------ Material to process ------

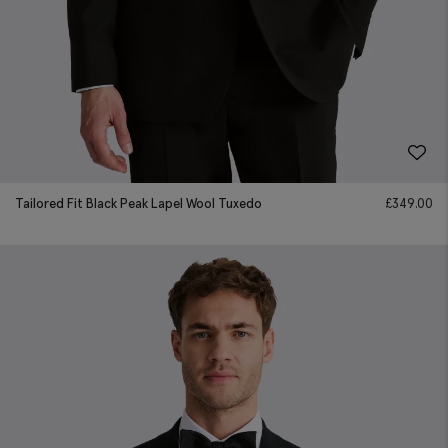
Tailored Fit Black Peak Lapel Wool Tuxedo
£
349.00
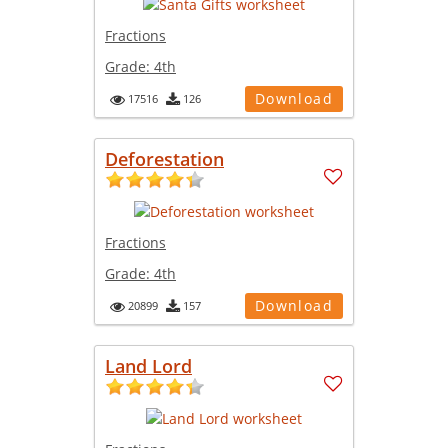
Fractions
Grade:
4th
Download
17516
126
Deforestation
Fractions
Grade:
4th
Download
20899
157
Land Lord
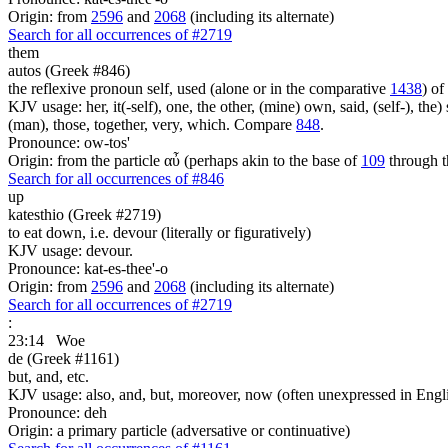
Origin: from
2596
and
2068
(including its alternate)
Search for all occurrences of #2719
them
autos (Greek #846)
the reflexive pronoun self, used (alone or in the comparative
1438
) of
KJV usage: her, it(-self), one, the other, (mine) own, said, (self-), the) s
(man), those, together, very, which. Compare
848
.
Pronounce: ow-tos'
Origin: from the particle αὖ (perhaps akin to the base of
109
through t
Search for all occurrences of #846
up
katesthio (Greek #2719)
to eat down, i.e. devour (literally or figuratively)
KJV usage: devour.
Pronounce: kat-es-thee'-o
Origin: from
2596
and
2068
(including its alternate)
Search for all occurrences of #2719
:
23:14
Woe
de (Greek #1161)
but, and, etc.
KJV usage: also, and, but, moreover, now (often unexpressed in Engli
Pronounce: deh
Origin: a primary particle (adversative or continuative)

------

Directions: Display every line in the records above that contains the string "self", copying each one in full.

Task output:
the reflexive pronoun self, used (alone or in the comparative
KJV usage: her, it(-self), one, the other, (mine) own, said, (self-), the) s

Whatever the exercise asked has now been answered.